Je me rappelle d’une étudiante qui avait tricoté avec des elders dans une communauté. Elle s’était assise en cercle avec les grands-mères du village et avait appris à faire des mitaines comme les Oji-cree. Je ne me rappelle pas d’une seule fois dans ma formation médicale où je me suis rapproché de vivre une expérience similaire. Ce stage d’immersion crée des liens entre les étudiants et les communautés autochtones comme nul part ailleurs.
Cette expérience sert aussi à illustrer les déterminants sociaux de la santé, concept que l’on parle de plus en plus en médecine mais qui reste difficile à enseigner. Juste qu’à ce qu’on le voit de ces propres yeux.
Les déterminants sociaux de la santé, pour ceux qui ne connaissent pas le concept, sont les facteurs sociaux et économiques qui influencent la santé des gens. Par exemple, l’emploi, l’éducation, l’exclusion sociale et le logement. On reconnait de plus en plus que ces déterminants ont un effet sur la santé. C’est un effet qui est moins visible que, disons le tabagisme, mais qui reste très important.

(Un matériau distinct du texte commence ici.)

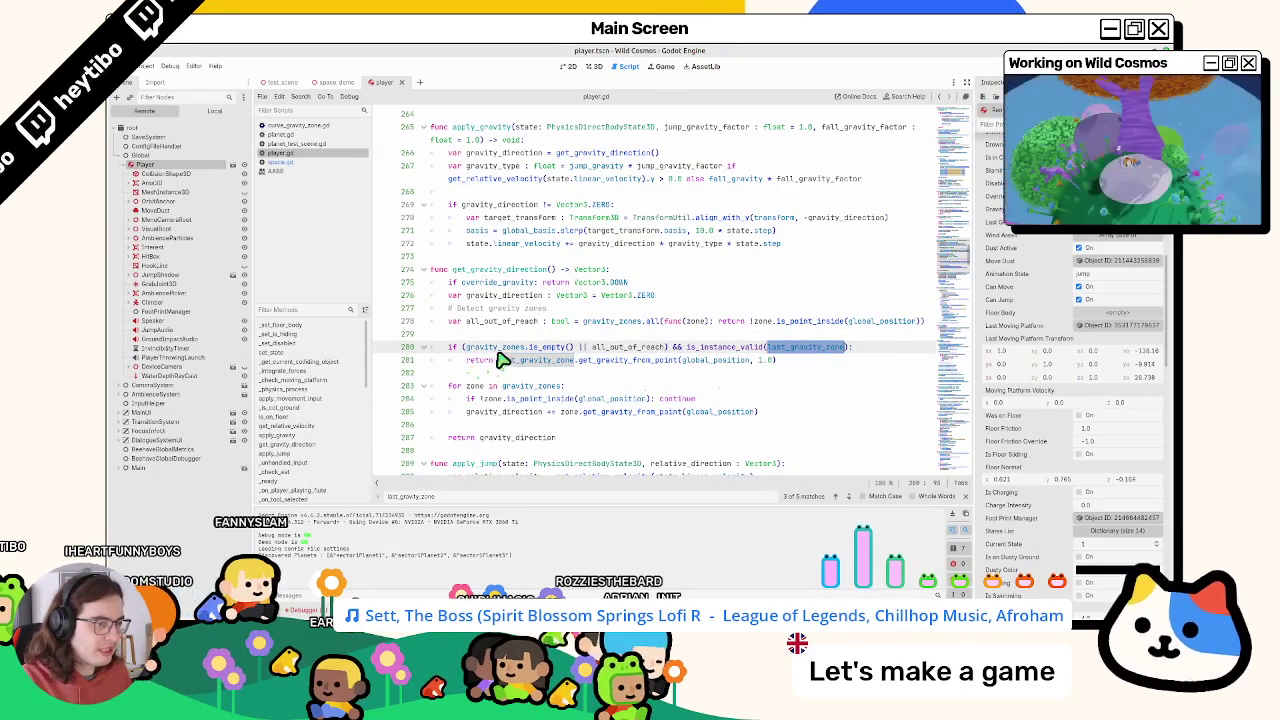
click(689, 272)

Par contre, c’est un concept qui s’enseigne aussi difficilement. On peut montrer des photos de gens qui vivent 10 dans une maison, ou bien des classes scolaires vides, mais il n’y a rien comme le voir des ces propres yeux.
Sioux, pour une raison obscure, est aussi rendue une plaque tournante pour les baladodiffusions (podcast).

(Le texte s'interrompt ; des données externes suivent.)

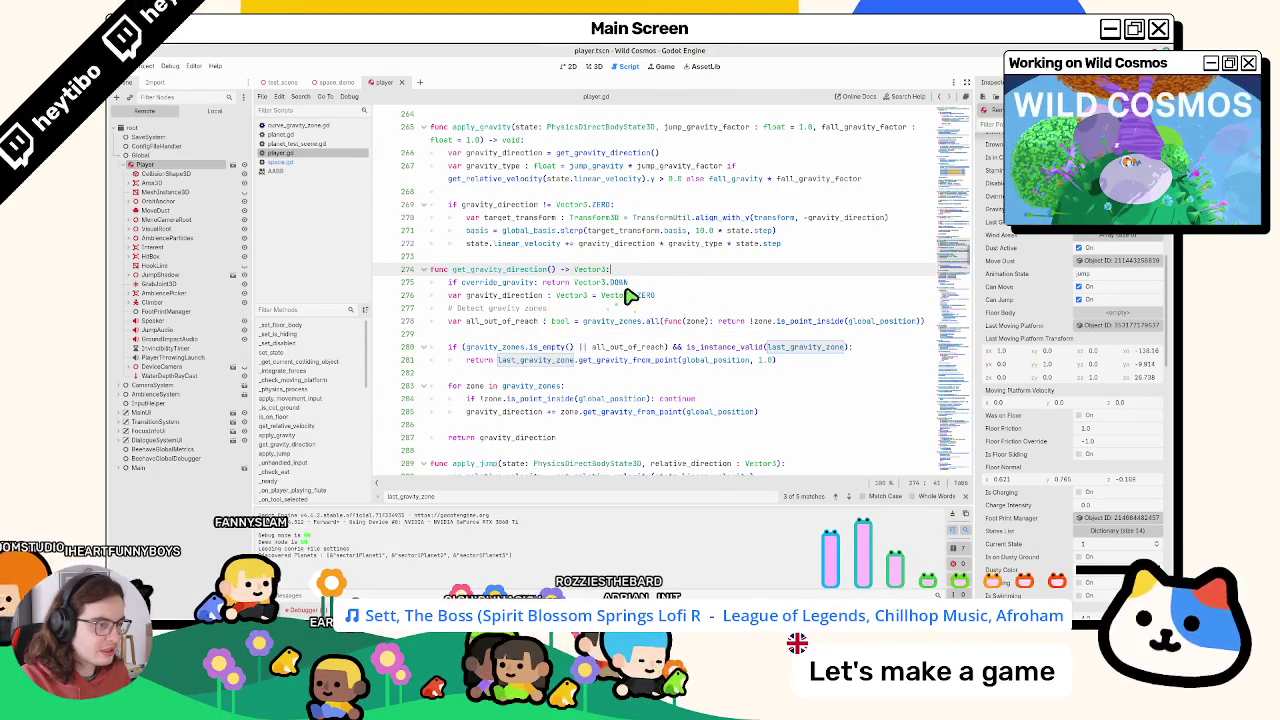
click(644, 288)
key(Return)
text(print()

Dr. Mike Kirlew, véritable légende de l’enseignement en médecine de famille, est écouté par des milliers de résidents qui s’attaquent à l’examen du Collège des médecins de famille du Canada. Ses émissions sont probablement les plus écouté au Canada chez les résidents. Il serait rendu à 250,000 clics pour son site web. Pas pire.

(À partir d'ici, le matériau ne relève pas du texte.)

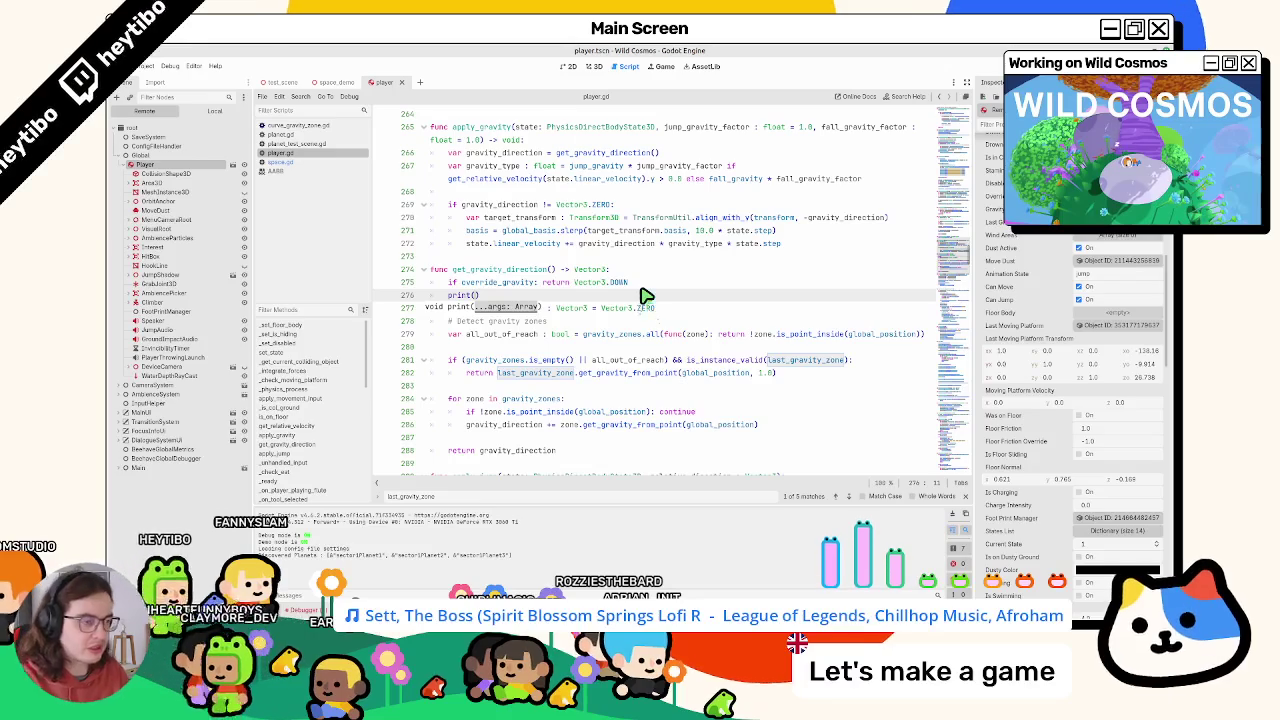
key(ctrl+s)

Puis il y a l’ami Aaron Rothstein qui a commencé son blogue pour promouvoir le médecin généraliste. Il est un fervent défenseur du médecin de famille qui fait de tout. Des quarts d’urgence, du bureau, de la médecine hospitalière, de la médecine de la dépendance, etc. La gloire du généraliste est qu’il n’est pas expert en rien, mais bon dans tout. Il peut s’assoir avec grand-maman qui chute à répétition et lui parler des objectifs de traitement, puis le jour même intuber à l’urgence. C’est probablement le métier le plus difficile en médecine.
Ce genre d’omnipraticien tend à disparaître dans cette ère de surspécialisation. Mais comme dans tout, il y a une force antagoniste qui promeut le généraliste. Et Aaron en fait partie. Si jamais ça vous intéresse, au Canada, c’est la Société de Médecine Rurale, qui s’occupe de promouvoir le généraliste.
Hydravions
Pour finir le tour de table, il faut mentionner que ce qui rend la ville unique : les hydravions. Ici, les gens prennent l’hydravion pour aller dans des camps de pêche ou juste retourner à la maison. Sérieusement, combien connaissez-vous de gens qui rentrent coucher chez eux le soir en hydravion? Bad ass. Guillaume tripperait à réviser les lettres sous les avions.
Honnêtement, le premier matin, quand un hydravion a décollé, je pensais que la Troisième guerre mondiale avait débuté ici tellement que c’était bruyant. Mais on finit par s’habituer, un peu comme le son des voitures qui passent sur le boulevard St-Laurent.

Bref, la vie étant la vie, je ne passe pas autant de temps que j’aimerais là-bas. Mais chaque virée me permet d’apprécier mon travail, car là-bas, c’est vraiment la plus belle médecine que j’ai pratiquée de ma vie.